*** Data to use Section Begins ***

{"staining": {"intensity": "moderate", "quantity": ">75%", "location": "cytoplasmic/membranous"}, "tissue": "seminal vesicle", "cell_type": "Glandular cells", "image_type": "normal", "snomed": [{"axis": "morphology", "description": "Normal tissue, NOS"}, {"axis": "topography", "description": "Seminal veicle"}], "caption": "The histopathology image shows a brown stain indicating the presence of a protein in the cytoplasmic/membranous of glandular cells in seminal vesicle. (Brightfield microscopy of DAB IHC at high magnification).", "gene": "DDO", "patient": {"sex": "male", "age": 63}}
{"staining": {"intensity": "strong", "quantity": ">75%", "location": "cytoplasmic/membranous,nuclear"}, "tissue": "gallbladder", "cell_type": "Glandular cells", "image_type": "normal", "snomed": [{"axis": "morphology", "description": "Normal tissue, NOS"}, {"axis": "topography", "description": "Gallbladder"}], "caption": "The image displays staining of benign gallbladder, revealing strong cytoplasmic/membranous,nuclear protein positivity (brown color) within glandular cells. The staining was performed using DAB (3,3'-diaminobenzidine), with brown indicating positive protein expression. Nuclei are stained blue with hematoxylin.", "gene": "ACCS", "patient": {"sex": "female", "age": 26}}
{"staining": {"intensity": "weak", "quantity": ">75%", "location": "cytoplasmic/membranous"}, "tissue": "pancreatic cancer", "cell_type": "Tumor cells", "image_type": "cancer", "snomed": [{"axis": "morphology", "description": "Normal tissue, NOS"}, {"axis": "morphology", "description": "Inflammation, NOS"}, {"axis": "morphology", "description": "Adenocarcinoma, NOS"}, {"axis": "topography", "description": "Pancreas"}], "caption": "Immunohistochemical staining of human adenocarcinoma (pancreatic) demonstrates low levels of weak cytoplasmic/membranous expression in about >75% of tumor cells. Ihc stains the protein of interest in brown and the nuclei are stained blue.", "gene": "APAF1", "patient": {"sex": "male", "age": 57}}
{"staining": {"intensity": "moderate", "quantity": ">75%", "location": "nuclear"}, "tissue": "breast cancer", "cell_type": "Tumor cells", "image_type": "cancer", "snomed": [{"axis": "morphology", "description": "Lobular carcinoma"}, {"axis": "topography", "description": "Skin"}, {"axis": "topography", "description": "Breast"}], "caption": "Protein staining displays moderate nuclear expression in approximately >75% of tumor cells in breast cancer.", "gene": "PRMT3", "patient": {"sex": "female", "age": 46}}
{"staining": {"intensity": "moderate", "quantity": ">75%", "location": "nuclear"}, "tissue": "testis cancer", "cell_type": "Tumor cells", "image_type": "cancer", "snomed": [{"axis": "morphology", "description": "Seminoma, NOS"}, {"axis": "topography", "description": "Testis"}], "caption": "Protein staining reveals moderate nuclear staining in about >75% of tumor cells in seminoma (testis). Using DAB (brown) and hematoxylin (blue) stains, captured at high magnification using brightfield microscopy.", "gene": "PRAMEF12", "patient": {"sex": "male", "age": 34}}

*** Data to use Section Ends ***

## Required work
Word for word, repeat the data from its first line through the line with "staining of human", including both of those lines and no others.

## Finished exercise
{"staining": {"intensity": "moderate", "quantity": ">75%", "location": "cytoplasmic/membranous"}, "tissue": "seminal vesicle", "cell_type": "Glandular cells", "image_type": "normal", "snomed": [{"axis": "morphology", "description": "Normal tissue, NOS"}, {"axis": "topography", "description": "Seminal veicle"}], "caption": "The histopathology image shows a brown stain indicating the presence of a protein in the cytoplasmic/membranous of glandular cells in seminal vesicle. (Brightfield microscopy of DAB IHC at high magnification).", "gene": "DDO", "patient": {"sex": "male", "age": 63}}
{"staining": {"intensity": "strong", "quantity": ">75%", "location": "cytoplasmic/membranous,nuclear"}, "tissue": "gallbladder", "cell_type": "Glandular cells", "image_type": "normal", "snomed": [{"axis": "morphology", "description": "Normal tissue, NOS"}, {"axis": "topography", "description": "Gallbladder"}], "caption": "The image displays staining of benign gallbladder, revealing strong cytoplasmic/membranous,nuclear protein positivity (brown color) within glandular cells. The staining was performed using DAB (3,3'-diaminobenzidine), with brown indicating positive protein expression. Nuclei are stained blue with hematoxylin.", "gene": "ACCS", "patient": {"sex": "female", "age": 26}}
{"staining": {"intensity": "weak", "quantity": ">75%", "location": "cytoplasmic/membranous"}, "tissue": "pancreatic cancer", "cell_type": "Tumor cells", "image_type": "cancer", "snomed": [{"axis": "morphology", "description": "Normal tissue, NOS"}, {"axis": "morphology", "description": "Inflammation, NOS"}, {"axis": "morphology", "description": "Adenocarcinoma, NOS"}, {"axis": "topography", "description": "Pancreas"}], "caption": "Immunohistochemical staining of human adenocarcinoma (pancreatic) demonstrates low levels of weak cytoplasmic/membranous expression in about >75% of tumor cells. Ihc stains the protein of interest in brown and the nuclei are stained blue.", "gene": "APAF1", "patient": {"sex": "male", "age": 57}}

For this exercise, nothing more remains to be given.